A Milano, la Galleria d’Arte Frediano Farsetti presenta la personale di Luca Campigotto. In mostra una selezione di scatti dedicati al mondo industriale, realizzate tra il 1997 e il 2023. Dal 7 marzo al 20 aprile 2024.
“Rotaie che brillano in controluce, gru come dinosauri, carriponte che sollevano giganteschi pezzi di navi, grovigli di tubi. E poi ciminiere, serbatoi, ingranaggi. Il ventre della bestia è fatto di ferro e luce di fuoco – lurido, caldo e polveroso come la fucina del dio Efesto, il fabbro perfezionista e dall’orrido aspetto che riesce a sposare la più bella, Afrodite, da cui poi verrà tradito“.
Con queste parole Luca Campigotto racconta della poesia maestosa e decadente mondo industriale, concentrata nel paradosso per cui il suo lento decadimento diviene esteticamente gradevole. Un meccanismo che pare un cortocircuito, se non fosse che già gli antichi – con Efesto, il fabbro dall’orrido aspetto che riesce a conquistare Afrodite – conoscevano l’imprevedibile seduttività di ciò che non dovrebbe sedurre.
Così, a sedurre il fotografo il fotografo veneziano sono i particolari legati a macchinari e luoghi dedicati alla produzione, a volte abbandonati, a volte ripresi nelle maggiori industrie italiane, veri e propri centri d’eccellenza del nostro saper fare. “I macchinari sono d’ogni forma possibile. Alieni d’acciaio. Robot zoomorfi e nevrastenici. Tutto è cupo e potente. Sferzato da lampi, immerso negli acidi. Un universo nascosto, elettrico e nauseabondo”.
Nel caso della mostra presentata da Galleria d’Arte Frediano Farsetti, in esposizione troviamo: al piano terra ciminiere, serbatoi, ingranaggi; al secondo piano differenti contesti produttivi; mentre al terzo i porti di Genova e Venezia.
Le fotografie di Campigotto sono poi soggette a un lungo lavoro di post produzione al fine di rivelare non l’oggetto o il paesaggio in sé, ma come l’artista lo ha visto nel suo immaginario. La ricerca di corrispondenza tra l’immagine finale e quella ideale risulta quindi frutto di un processo sedimentato profondo. “Nel mio immaginario, un misto tra la Coketown nera di fumo descritta da Dickens e la miniera di Stachanov nel tragicamente attuale Donbass ucraino“.

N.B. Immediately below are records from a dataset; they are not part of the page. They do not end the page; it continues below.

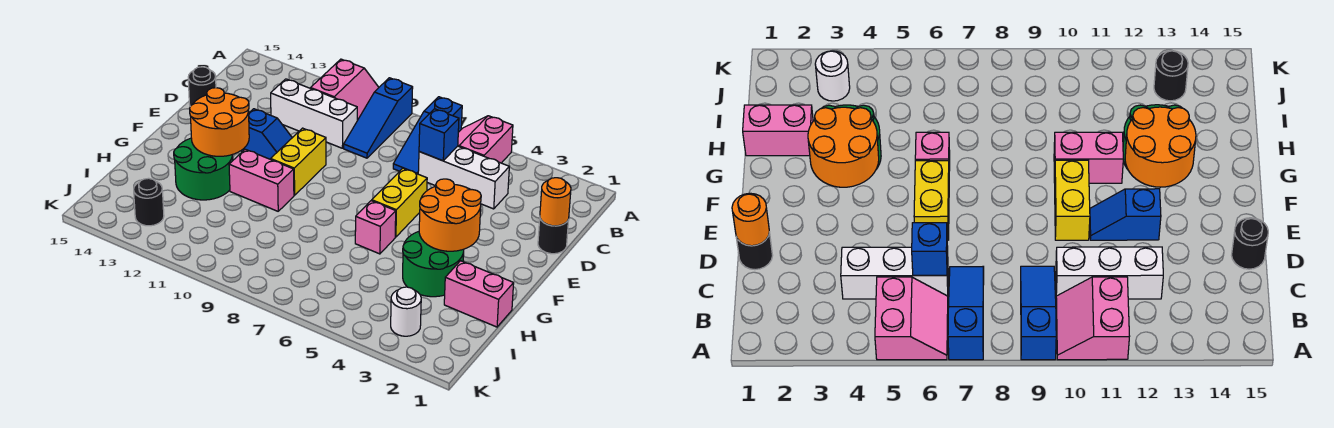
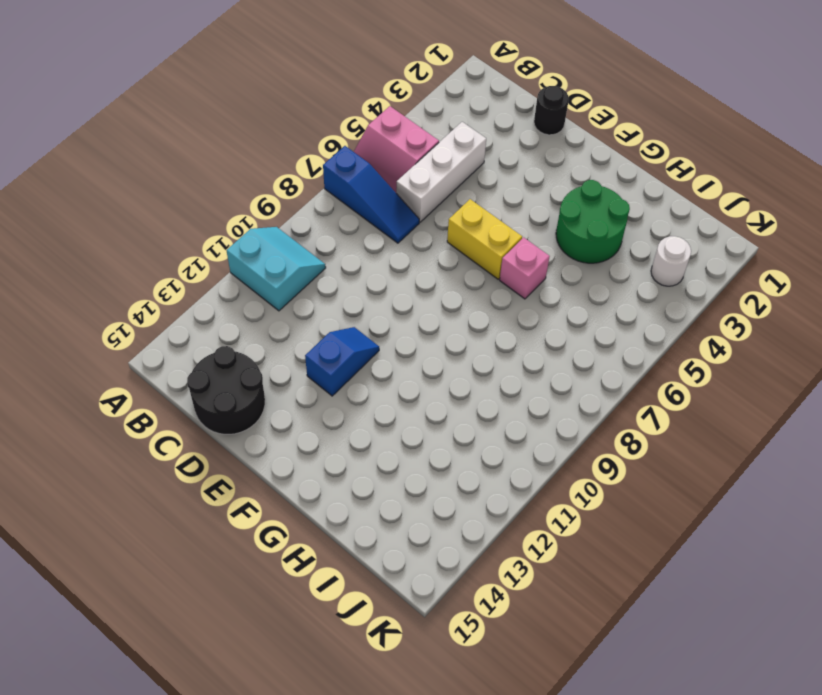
cyan slope A10:B11 level 1 top 11 -> pink slope A10:B11 level 1 top 11
black round brick C14:D15 level 1 -> black round brick D15 level 1
none -> blue slope A9:C9 level 1 top A
none -> white brick C10:C12 level 1
none -> yellow brick E10:F10 level 1

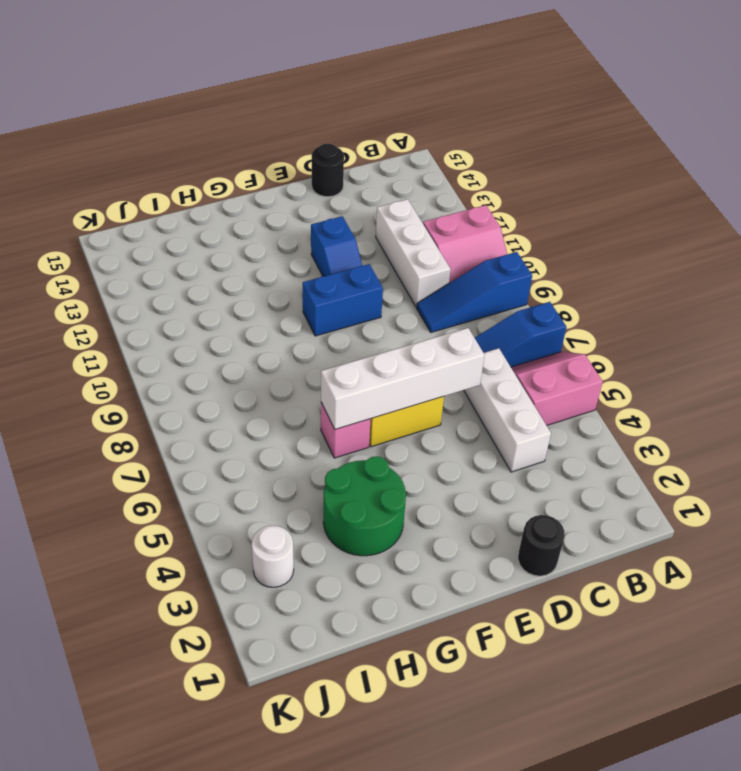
white brick D6:G6 level 2 -> none
blue brick E10:F10 level 1 -> yellow brick E10:F10 level 1
none -> pink brick G10:G11 level 1
none -> green round brick G12:H13 level 1
none -> pink brick H1:H2 level 1

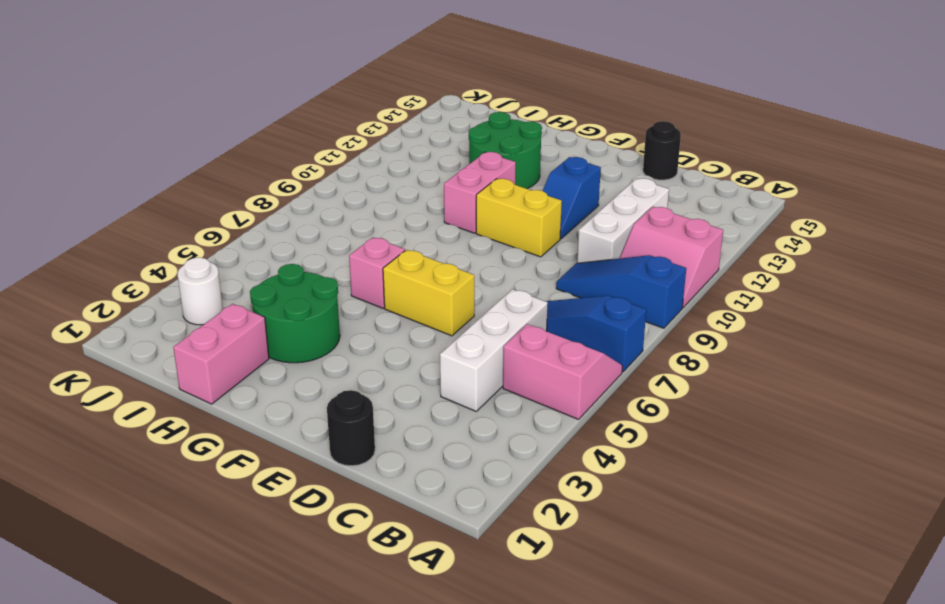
none -> black round brick J13 level 1
none -> blue brick C6 level 2
none -> orange round brick D1 level 2

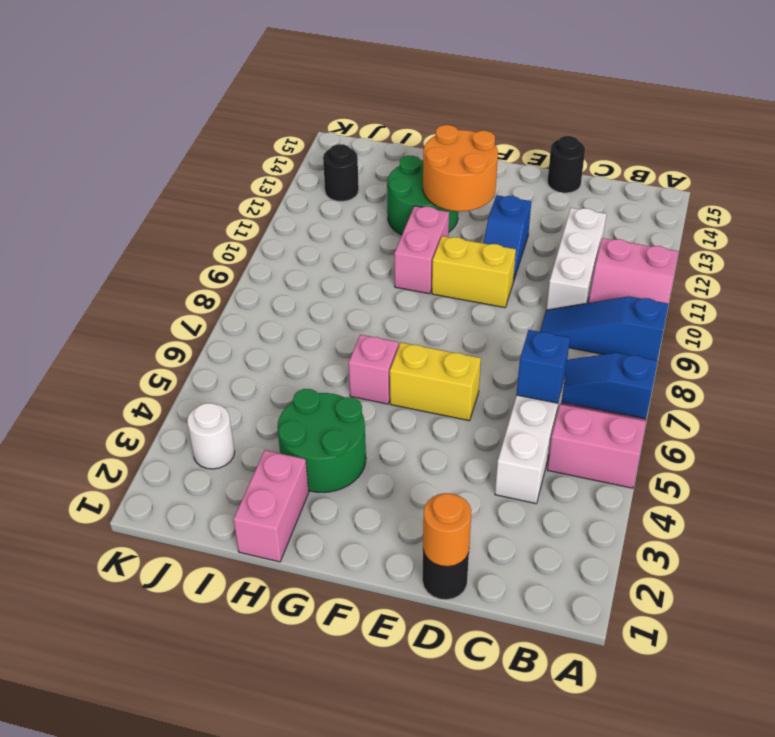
none -> orange round brick F3:G4 level 2

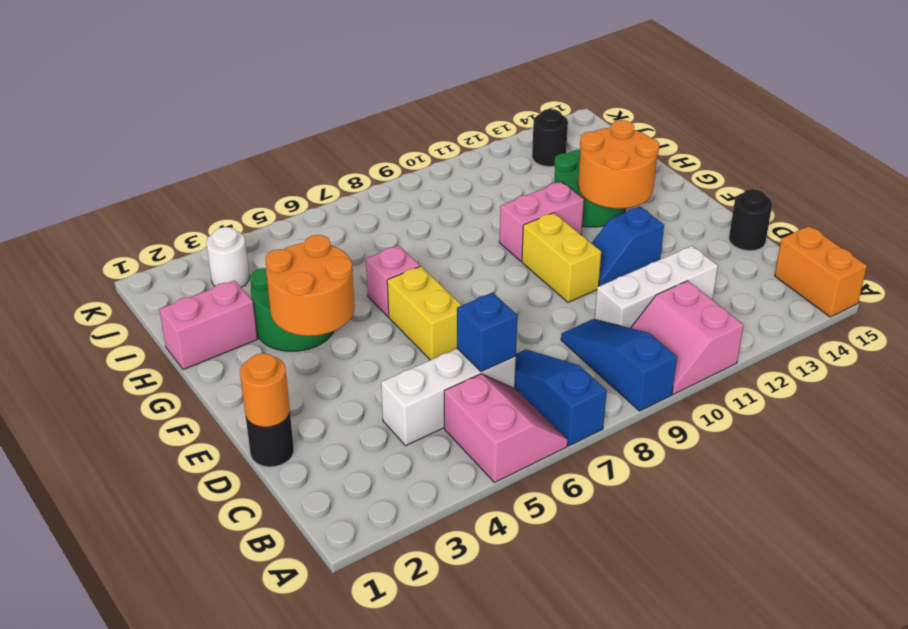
orange brick A15:B15 level 1 -> none

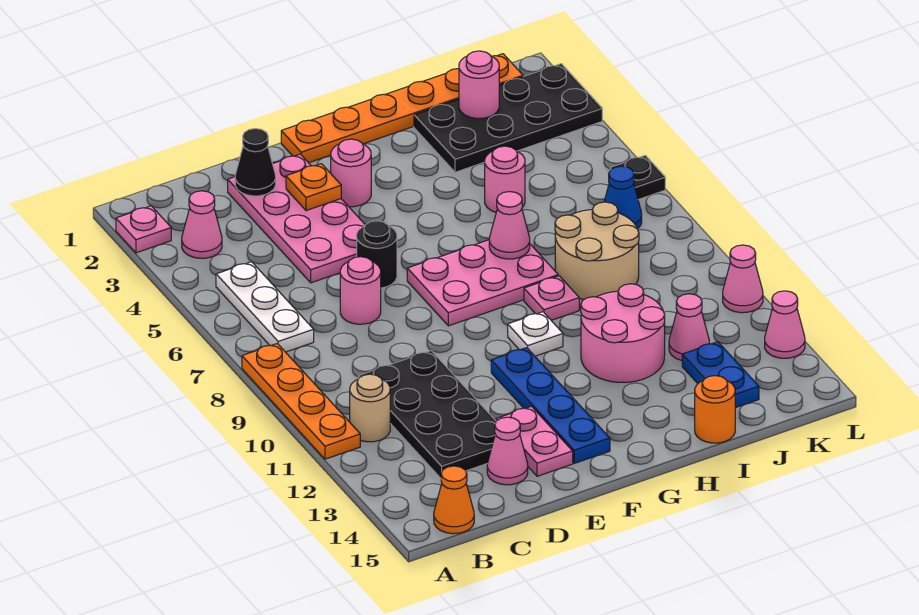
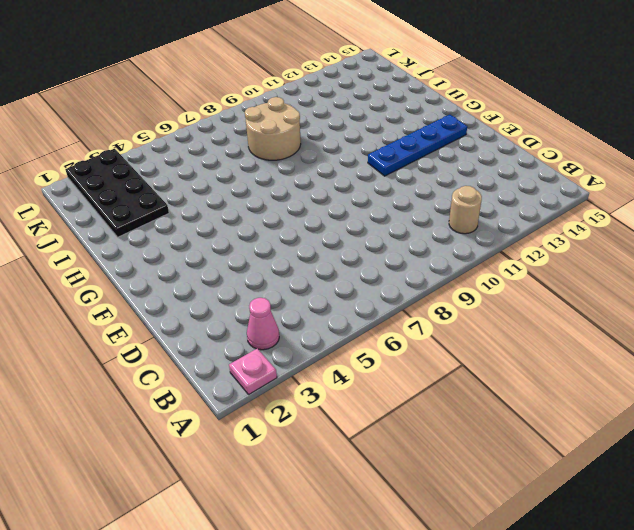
none -> orange plate A8:A11 level 1
none -> white plate B5:B7 level 1
none -> orange cone B15 level 1
none -> black plate C10:D13 level 1

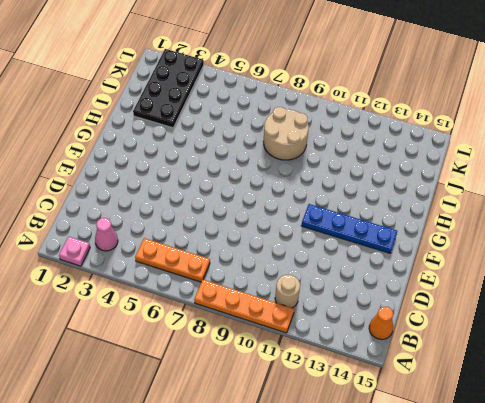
orange plate B5:B7 level 1 -> white plate B5:B7 level 1
none -> black plate C10:D13 level 1
none -> pink plate D2:E5 level 1
none -> pink round brick D7 level 1
none -> pink cone D14 level 1

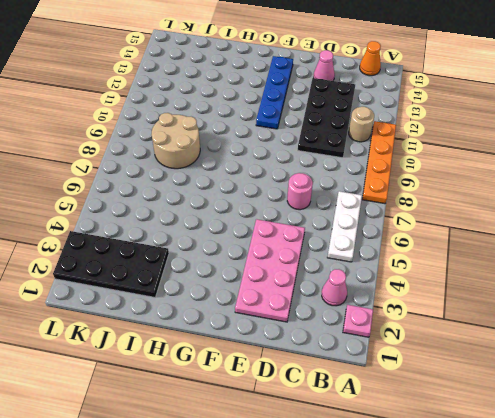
none -> black round brick E6 level 1
none -> pink plate E13:E14 level 1
none -> orange plate F1:K1 level 1
none -> pink round brick F3 level 1

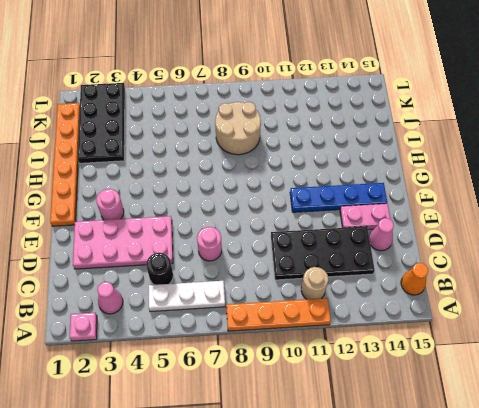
black round brick C5 level 1 -> black round brick E6 level 1
none -> pink plate F7:H8 level 1
none -> white plate G10 level 1
none -> pink plate H9 level 1
none -> pink round brick H11:I12 level 1

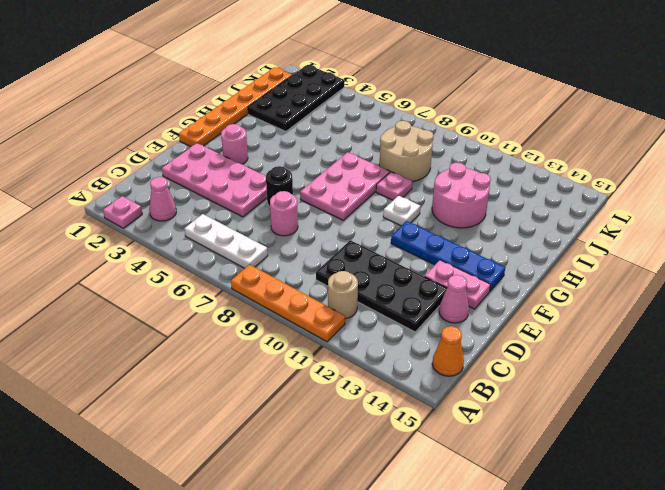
none -> pink round brick I5 level 1
none -> orange round brick I15 level 1
none -> pink cone J12 level 1
none -> blue plate J13:J14 level 1

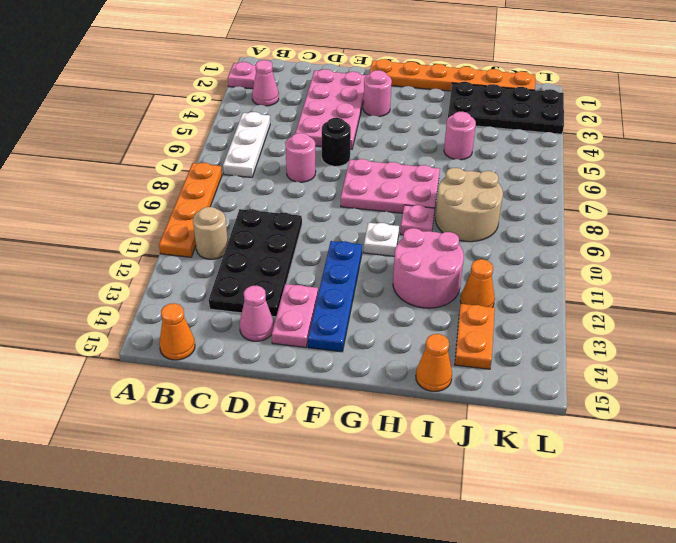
orange cone I15 level 1 -> orange round brick I15 level 1
orange cone J12 level 1 -> pink cone J12 level 1
orange plate J13:J14 level 1 -> blue plate J13:J14 level 1
none -> blue cone K7 level 1
none -> black plate L6 level 1
none -> pink cone L11 level 1
none -> pink cone L13 level 1

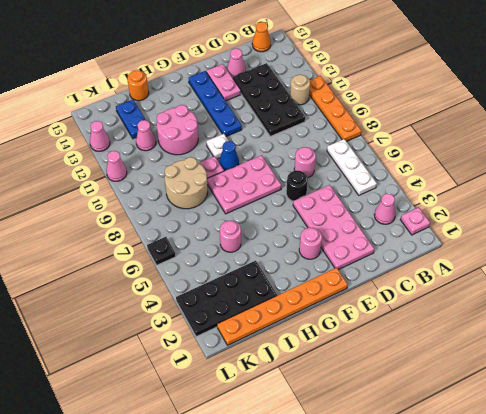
blue cone G9 level 1 -> blue cone K7 level 1
none -> black cone D2 level 2
none -> orange plate E3 level 2
none -> pink cone H7 level 2
none -> pink round brick J2 level 2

Gli scatti di Campigotto sono testimonianze reali e nello stesso tempo fantastiche, i macchinari diventano alieni e robot colti nella loro potenza, i porti di Venezia e Genova cattedrali a cielo aperto in cui tutto si è fermato per un attimo. L’uomo non compare mai ma tutto ciò che vediamo è una testimonianza di quanto da lui realizzato. “Le maestranze sono invisibili, della loro operosità non resta che un fantasma stremato dalla fatica. Il paesaggio industriale rimanda alla scienza che travalica ogni limite, al genio di un diverso Rinascimento“.